The involvement of NMDA receptors is important because drugs already exist to block them.
The researchers said opportunities exist for clinical trials with in-development or existing rheumatoid arthritis drugs to treat high-risk or severe COVID-19 cases.
“There are already antagonists for NMDA receptors, so we have some targets to potentially block this neurogenic inflammation,” Price said. “Such drugs might need to be used in combination for treatment, however, because it’s not just one simple molecule that’s at the root cause—it’s a whole host of them.”
While the researchers established that a neuroimmune response is one way that COVID-19’s most severe cases might spiral out of control, Price urged caution and said more research is needed to determine whether their insights might help patients.
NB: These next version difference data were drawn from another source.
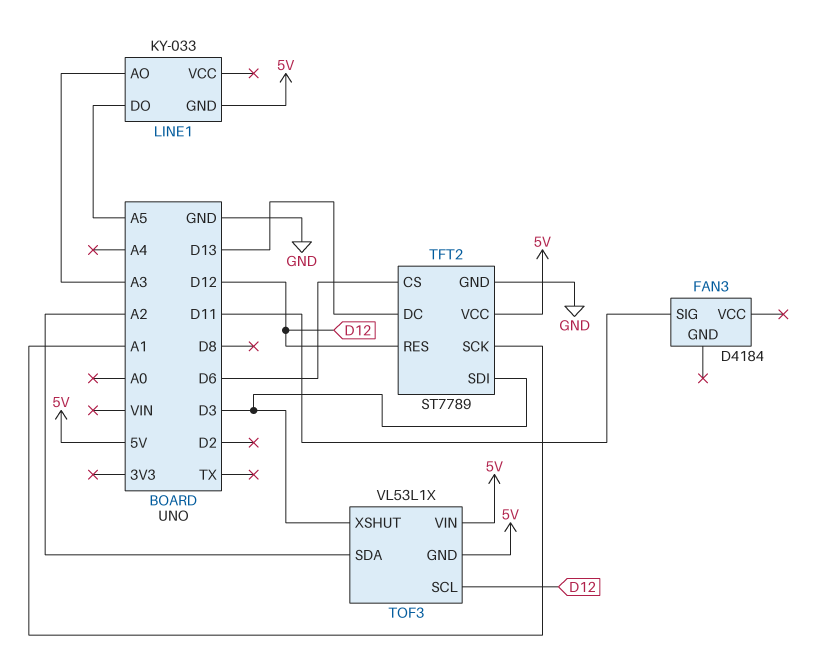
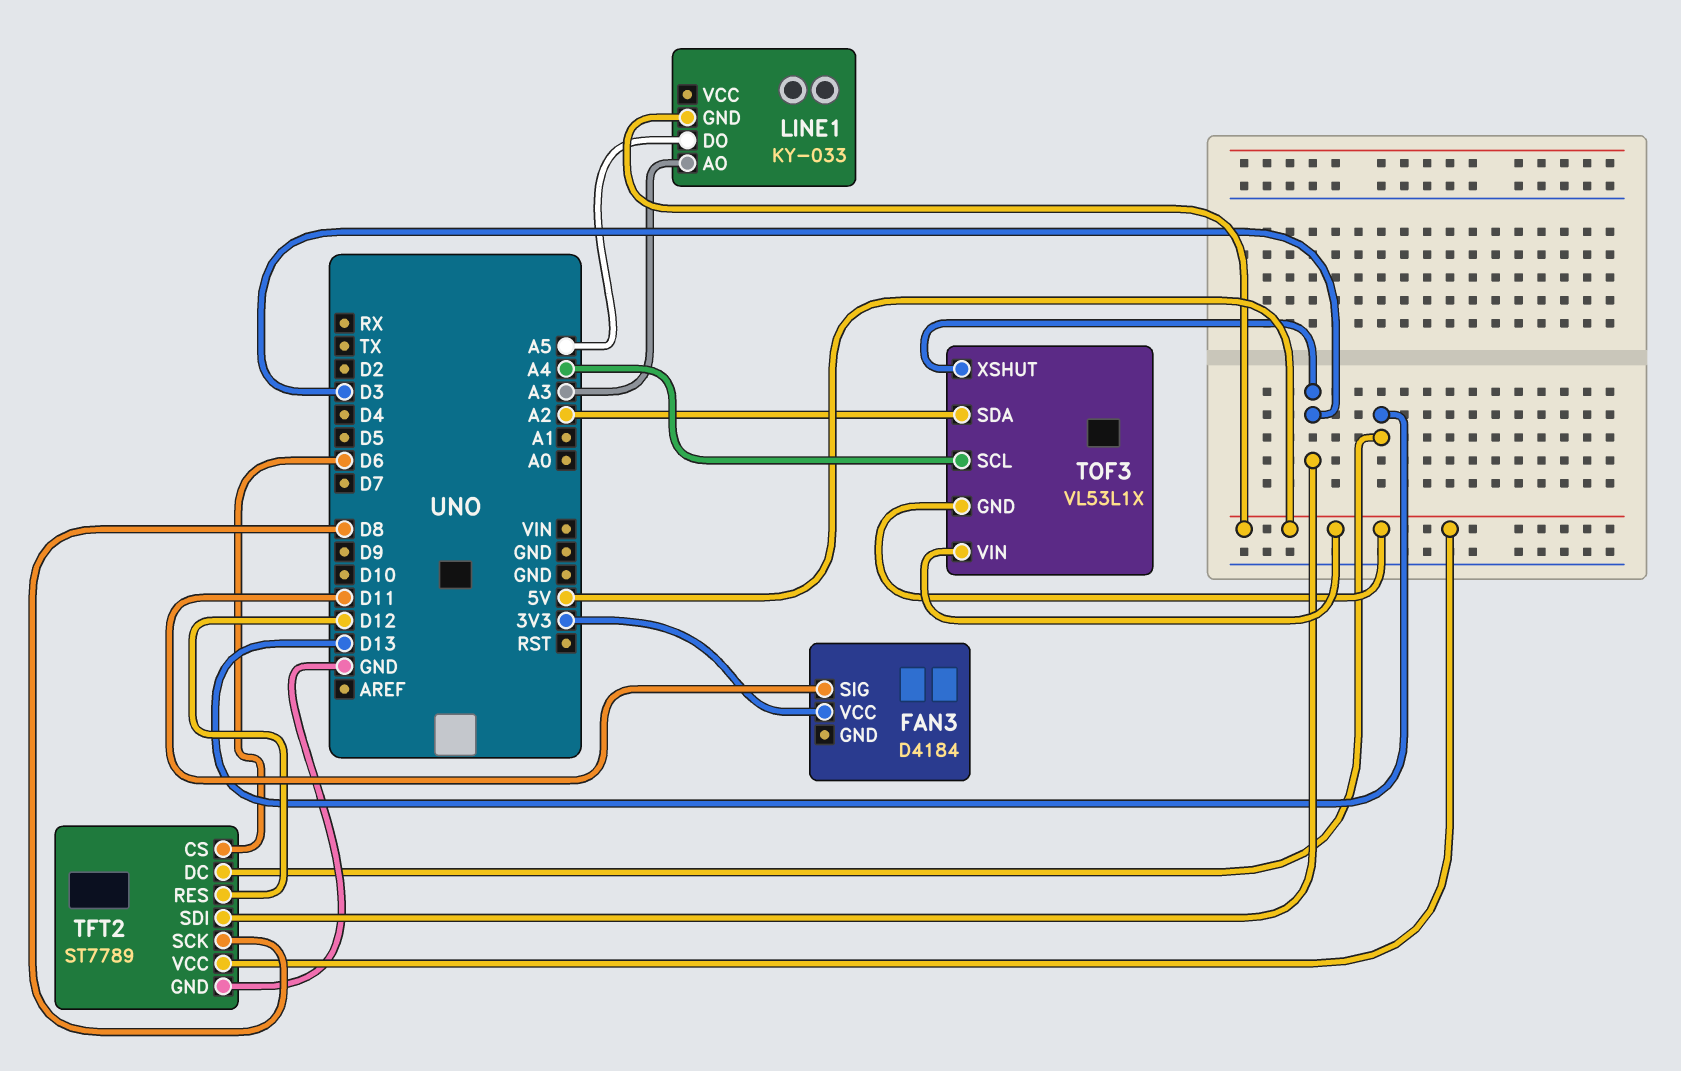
FAN3 pin VCC: none -> 3V3
TFT2 pin SCK: A1 -> D8
TOF3 pin SCL: D12 -> A4

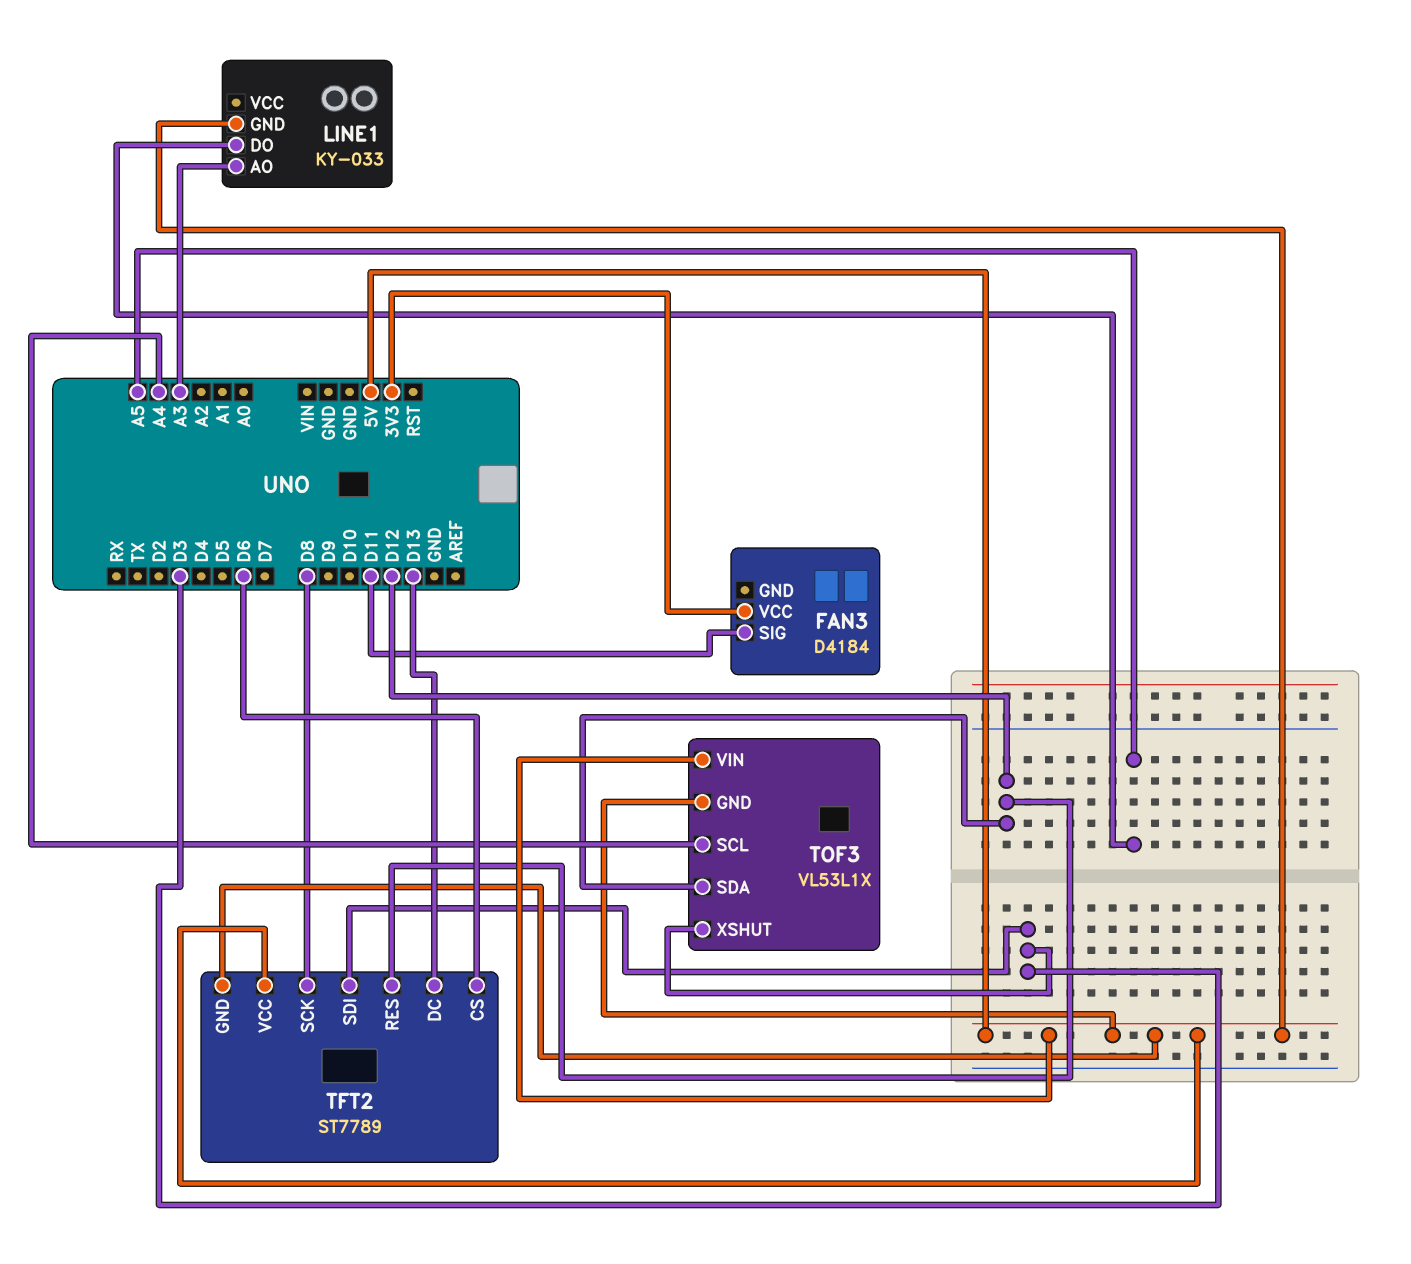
TFT2 pin GND: GND -> 5V
TOF3 pin SDA: A2 -> D12

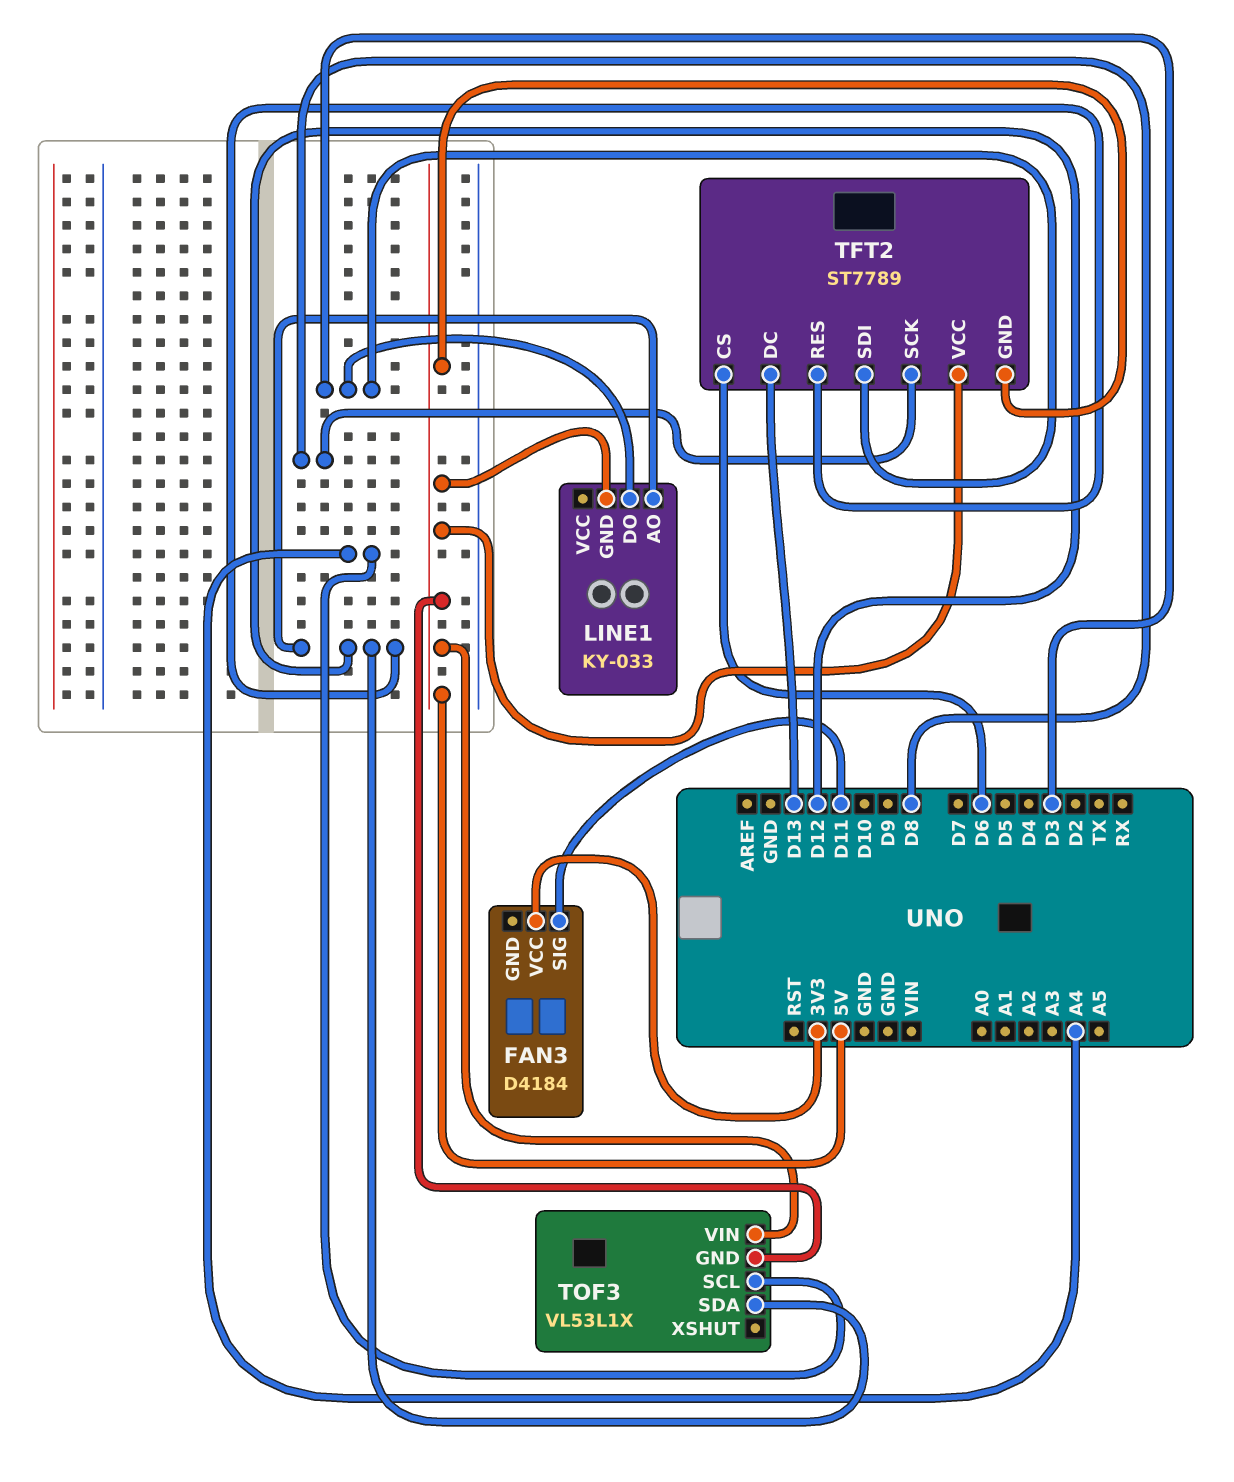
LINE1 pin AO: A3 -> D12
LINE1 pin DO: A5 -> D3
TOF3 pin XSHUT: D3 -> none

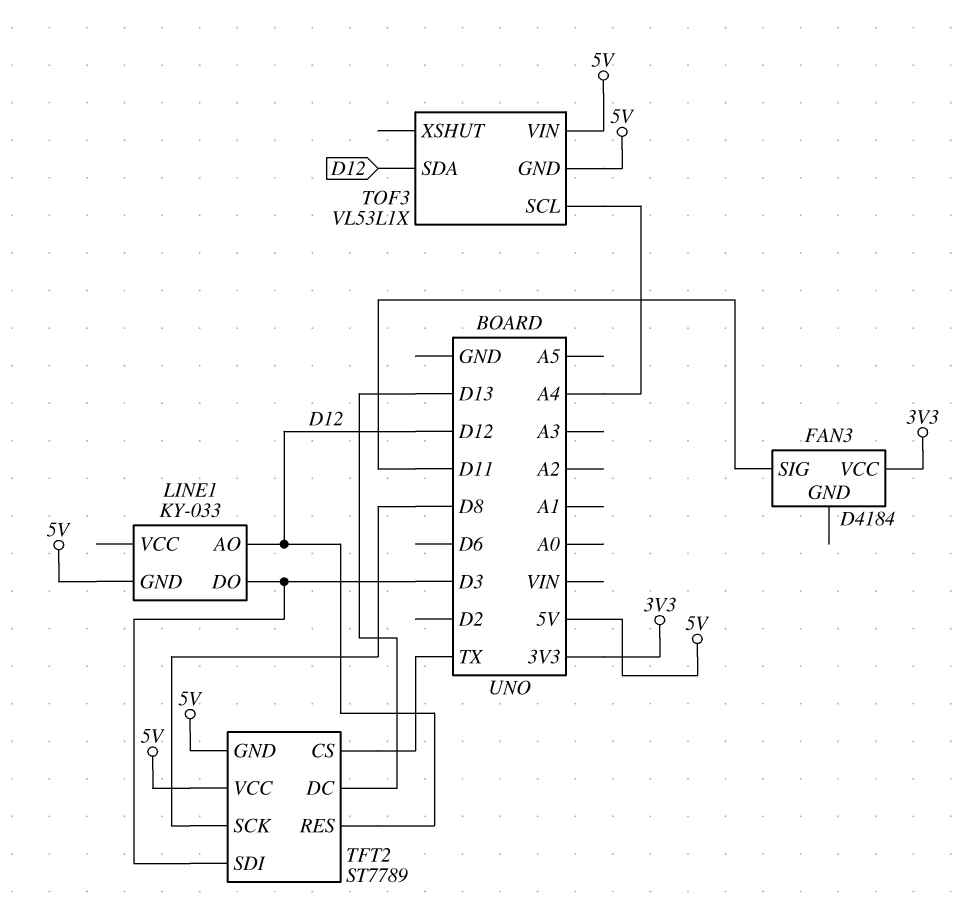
TFT2 pin CS: D6 -> TX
“Our research indicates that in theory a neuroimmune process could play a huge role, and we show how that might play out. But we really still don’t know to what extent neurogenic inflammation might actually cause this disease,” Price said. “The science around COVID-19 is happening so fast; we’re learning about the disease very quickly. I’m fairly confident we’ll learn soon if our work is going to have an impact.”